In my first project in Darfur, I thought I’d have to turn myself in after two weeks. I imagined going up to the medical coordinator to confess “I’m a fraud, there’s no way I’m going to be able to learn this and actually help you guys with your work. I’m sorry. I’ll go home tomorrow.” Somehow I got through those first days and never had to catch the next plane home. It can be nerve-wracking (to say the least) but if you sit tight for that period of total insecurity and remind yourself that you do know how to learn or you couldn’t have ended up in this situation to start with, it will come together. Because we work in emergencies, the context, team, and project can be very fluid. You’re there to do the best you can for the needs of the people around, and those often change. MSF’s nimbleness is a great strength, but sometimes it can also be challenging to keep up with, especially when you’re new. Staying open-minded and flexible—which is really easy to talk about but much harder to actually do—is essential to keeping useful and sane.

  • Hit the ground running. Read up on whatever you can before you land. Sometimes that means collecting all of the articles, research, and MSF reports about a disease or context and reading through the pile on the airplane. You’ll be glad you did.
  • Be prepared to feel like an idiot. Of course, no matter how much reading you do, you’re never going to be prepared enough or know enough about any context or environment before you get there. That’s fine—it’s the same for everyone. Often the first two weeks are a total haze of confusion. The first 24 hours, in particular, can be brutal.

  • Let go of how it’s “supposed” to be. There’s a reason MSF highlights the need for flexibility so much. A lot can change between the time you are hired and the time you eat your first dinner in the field. Many times I’ve been recruited for a meningitis epidemic and by the time the plane hits the ground a measles and cholera epidemic have broken out. Sometimes I’ve been told that everyone gets their own room and I’ve arrive to a shared tent.

    Because we work in emergencies, the context, team, and project can be very fluid. You’re there to do the best you can for the needs of the people around, and those often change. MSF’s nimbleness is a great strength, but sometimes it can also be challenging to keep up with, especially when you’re new. Staying open-minded and flexible—which is really easy to talk about but much harder to actually do—is essential to keeping useful and sane. 
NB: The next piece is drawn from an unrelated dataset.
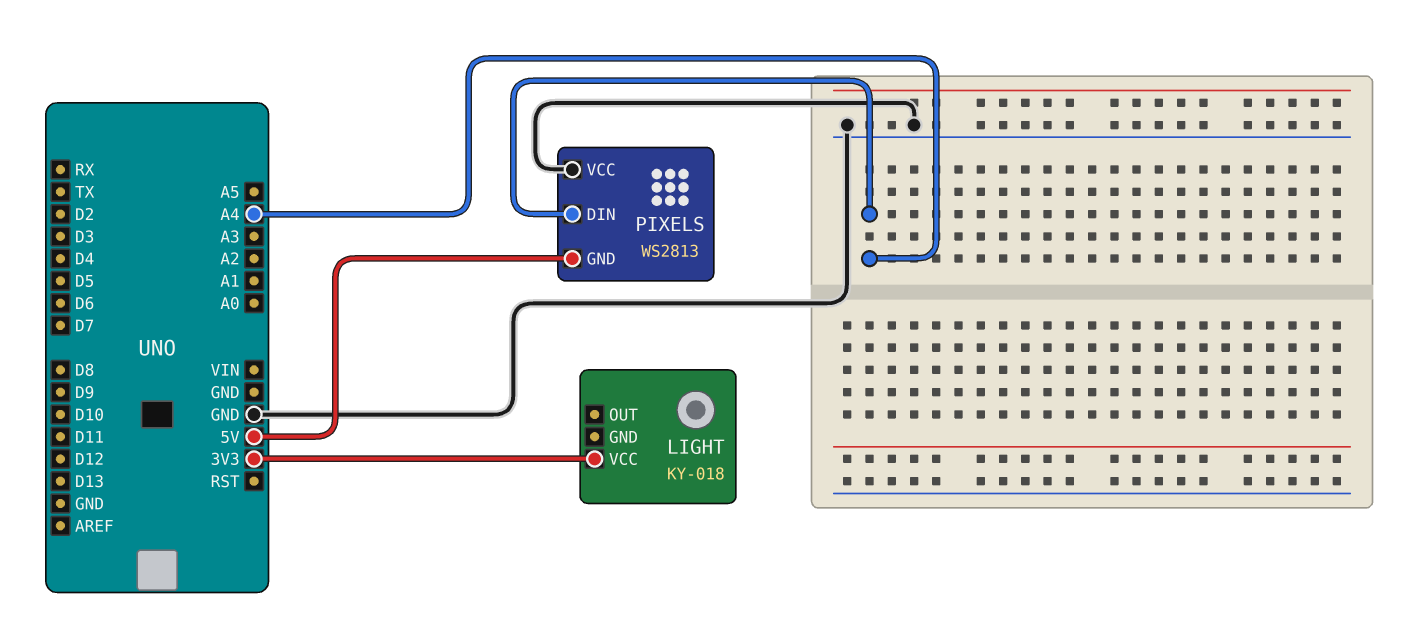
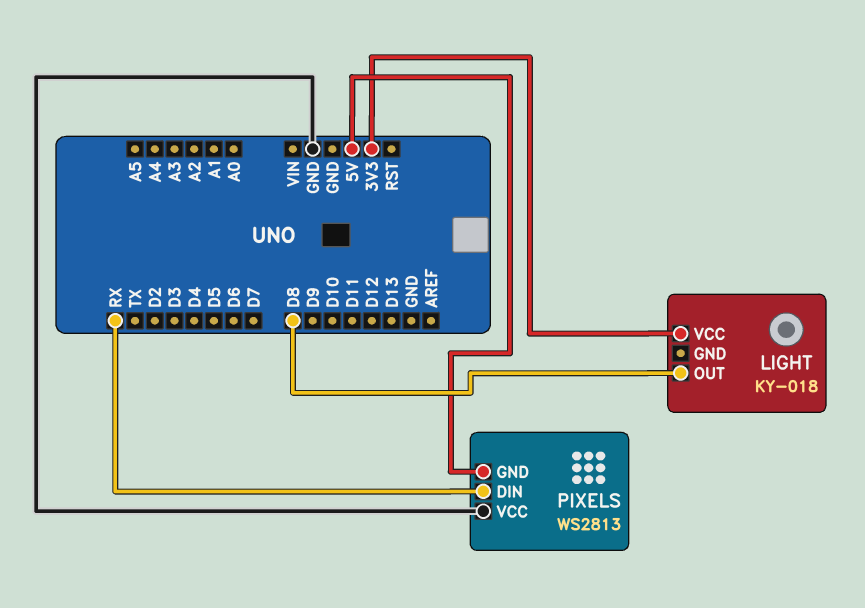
LIGHT pin OUT: none -> D8
PIXELS pin DIN: A4 -> RX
  • Come with a project for yourself. For some people that means a craft project—a nurse I worked with in Nigeria used to crochet little elephant toys. For others it means a series of books that you really want to work through, or writing songs, or bringing seeds to make a little herb garden. Bring something that connects you to a piece of home, so you can have a couple hours to yourself every week. You’re living and working so far away from anything considered a comfortable context, and having a little corner (even if it’s only in your mind!) of that faraway place that’s your own is really important. Most cases of burn-out that I’ve seen are people that don’t have any tools to keep anchored in their normal life. You’re not going to write the great American novel or finish knitting a really complex button-up sweater, but having something of your own to peck away at is really important.